## Problem requirements
From the records below, output exactly the lines running from the line containing "24: (275, 57, 1.21)" through the line containing "48: (132, 3, 0.92)", and no others.

## Input records
┄┄┄┄┄┄┄┄┄┄
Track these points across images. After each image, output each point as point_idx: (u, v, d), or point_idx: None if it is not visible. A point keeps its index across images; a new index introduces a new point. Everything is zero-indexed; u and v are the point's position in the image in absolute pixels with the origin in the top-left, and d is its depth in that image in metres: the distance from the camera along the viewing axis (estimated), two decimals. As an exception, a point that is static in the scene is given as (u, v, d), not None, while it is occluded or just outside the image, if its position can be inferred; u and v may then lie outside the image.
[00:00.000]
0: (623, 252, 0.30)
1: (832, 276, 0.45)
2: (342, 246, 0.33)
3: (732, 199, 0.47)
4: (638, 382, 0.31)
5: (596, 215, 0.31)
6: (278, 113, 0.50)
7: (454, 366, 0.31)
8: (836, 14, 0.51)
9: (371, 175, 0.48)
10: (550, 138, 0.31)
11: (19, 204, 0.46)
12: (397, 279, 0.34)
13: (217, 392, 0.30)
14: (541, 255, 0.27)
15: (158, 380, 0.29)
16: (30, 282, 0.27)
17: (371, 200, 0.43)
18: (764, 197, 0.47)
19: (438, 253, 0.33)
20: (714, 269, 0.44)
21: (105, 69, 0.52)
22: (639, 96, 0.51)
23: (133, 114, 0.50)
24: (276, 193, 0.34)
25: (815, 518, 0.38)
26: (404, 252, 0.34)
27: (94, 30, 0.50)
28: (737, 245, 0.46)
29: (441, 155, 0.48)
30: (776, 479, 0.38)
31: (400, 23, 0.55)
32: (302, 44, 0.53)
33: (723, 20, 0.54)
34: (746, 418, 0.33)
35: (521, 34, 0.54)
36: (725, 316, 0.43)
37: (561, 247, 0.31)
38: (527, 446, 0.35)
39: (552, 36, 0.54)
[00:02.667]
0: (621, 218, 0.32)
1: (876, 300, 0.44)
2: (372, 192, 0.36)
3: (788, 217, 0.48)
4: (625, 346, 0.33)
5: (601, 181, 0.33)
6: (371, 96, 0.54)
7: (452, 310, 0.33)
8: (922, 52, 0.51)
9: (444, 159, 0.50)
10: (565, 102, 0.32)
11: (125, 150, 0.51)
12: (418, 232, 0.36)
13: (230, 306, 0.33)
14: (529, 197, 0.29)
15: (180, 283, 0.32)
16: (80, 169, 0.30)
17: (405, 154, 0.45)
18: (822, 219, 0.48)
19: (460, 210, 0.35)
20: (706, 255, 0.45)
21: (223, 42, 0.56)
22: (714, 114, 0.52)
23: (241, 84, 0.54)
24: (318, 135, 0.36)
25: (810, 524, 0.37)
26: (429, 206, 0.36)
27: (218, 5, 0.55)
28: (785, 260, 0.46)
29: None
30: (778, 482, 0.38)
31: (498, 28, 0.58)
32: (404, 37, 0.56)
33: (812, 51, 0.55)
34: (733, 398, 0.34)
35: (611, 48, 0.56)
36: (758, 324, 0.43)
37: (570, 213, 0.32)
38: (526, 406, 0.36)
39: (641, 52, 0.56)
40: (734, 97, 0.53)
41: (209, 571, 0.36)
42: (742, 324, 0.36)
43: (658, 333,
┄┄┄┄┄┄┄┄┄┄
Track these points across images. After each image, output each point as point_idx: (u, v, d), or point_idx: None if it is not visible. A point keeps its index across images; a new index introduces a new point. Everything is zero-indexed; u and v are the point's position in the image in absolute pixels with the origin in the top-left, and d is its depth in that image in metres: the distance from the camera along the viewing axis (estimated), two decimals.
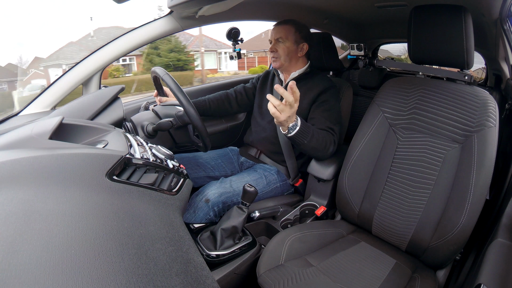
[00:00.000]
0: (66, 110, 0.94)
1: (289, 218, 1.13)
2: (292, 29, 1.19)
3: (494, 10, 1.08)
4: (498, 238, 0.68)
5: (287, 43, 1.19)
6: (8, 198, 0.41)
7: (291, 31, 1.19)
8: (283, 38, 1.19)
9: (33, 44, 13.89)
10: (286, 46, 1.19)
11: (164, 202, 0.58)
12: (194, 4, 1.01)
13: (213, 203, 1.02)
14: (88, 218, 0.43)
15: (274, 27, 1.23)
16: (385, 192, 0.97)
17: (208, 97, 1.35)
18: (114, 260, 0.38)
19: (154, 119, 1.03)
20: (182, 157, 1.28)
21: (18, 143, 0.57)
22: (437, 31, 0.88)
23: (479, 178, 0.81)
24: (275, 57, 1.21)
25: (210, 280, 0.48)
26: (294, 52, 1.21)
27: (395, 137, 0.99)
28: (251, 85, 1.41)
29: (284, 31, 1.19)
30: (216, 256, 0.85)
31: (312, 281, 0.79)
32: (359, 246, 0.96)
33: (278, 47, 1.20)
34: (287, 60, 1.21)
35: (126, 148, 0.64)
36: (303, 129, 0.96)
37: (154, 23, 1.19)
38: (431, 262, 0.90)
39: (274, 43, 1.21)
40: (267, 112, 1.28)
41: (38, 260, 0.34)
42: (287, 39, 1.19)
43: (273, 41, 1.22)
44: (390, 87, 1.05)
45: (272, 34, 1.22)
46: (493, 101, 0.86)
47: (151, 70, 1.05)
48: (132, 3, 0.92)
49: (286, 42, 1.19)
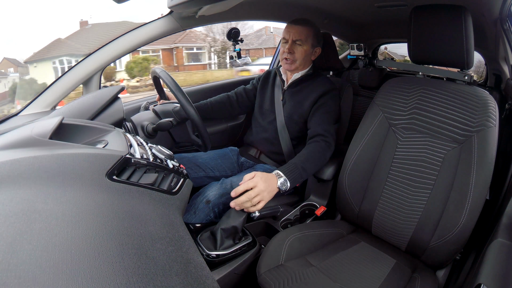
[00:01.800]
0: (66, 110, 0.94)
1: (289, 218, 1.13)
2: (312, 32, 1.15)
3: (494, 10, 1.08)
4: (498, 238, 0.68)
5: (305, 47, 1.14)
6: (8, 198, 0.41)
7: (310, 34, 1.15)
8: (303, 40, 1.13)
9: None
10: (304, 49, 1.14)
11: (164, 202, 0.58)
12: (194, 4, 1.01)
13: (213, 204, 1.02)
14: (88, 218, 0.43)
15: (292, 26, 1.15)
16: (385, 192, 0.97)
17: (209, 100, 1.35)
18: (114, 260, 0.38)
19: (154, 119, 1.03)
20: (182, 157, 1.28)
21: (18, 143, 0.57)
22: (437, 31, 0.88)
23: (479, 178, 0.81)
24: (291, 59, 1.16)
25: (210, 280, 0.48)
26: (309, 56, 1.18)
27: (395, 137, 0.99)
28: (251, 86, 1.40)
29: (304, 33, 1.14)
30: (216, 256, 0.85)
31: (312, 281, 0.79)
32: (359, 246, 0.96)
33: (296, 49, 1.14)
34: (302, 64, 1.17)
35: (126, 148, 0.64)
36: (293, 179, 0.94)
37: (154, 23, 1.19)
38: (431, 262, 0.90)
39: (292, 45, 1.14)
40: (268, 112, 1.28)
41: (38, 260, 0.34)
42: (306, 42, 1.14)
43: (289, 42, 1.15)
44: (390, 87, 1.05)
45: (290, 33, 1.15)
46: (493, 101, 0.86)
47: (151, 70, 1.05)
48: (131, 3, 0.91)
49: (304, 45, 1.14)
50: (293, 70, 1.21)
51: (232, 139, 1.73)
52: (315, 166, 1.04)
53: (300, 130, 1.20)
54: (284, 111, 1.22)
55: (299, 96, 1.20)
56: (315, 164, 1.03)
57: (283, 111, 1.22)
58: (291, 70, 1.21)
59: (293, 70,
┄┄┄┄┄┄┄┄┄┄
## Response area
24: (275, 57, 1.21)
25: (210, 280, 0.48)
26: (294, 52, 1.21)
27: (395, 137, 0.99)
28: (251, 85, 1.41)
29: (284, 31, 1.19)
30: (216, 256, 0.85)
31: (312, 281, 0.79)
32: (359, 246, 0.96)
33: (278, 47, 1.20)
34: (287, 60, 1.21)
35: (126, 148, 0.64)
36: (303, 129, 0.96)
37: (154, 23, 1.19)
38: (431, 262, 0.90)
39: (274, 43, 1.21)
40: (267, 112, 1.28)
41: (38, 260, 0.34)
42: (287, 39, 1.19)
43: (273, 41, 1.22)
44: (390, 87, 1.05)
45: (272, 34, 1.22)
46: (493, 101, 0.86)
47: (151, 70, 1.05)
48: (132, 3, 0.92)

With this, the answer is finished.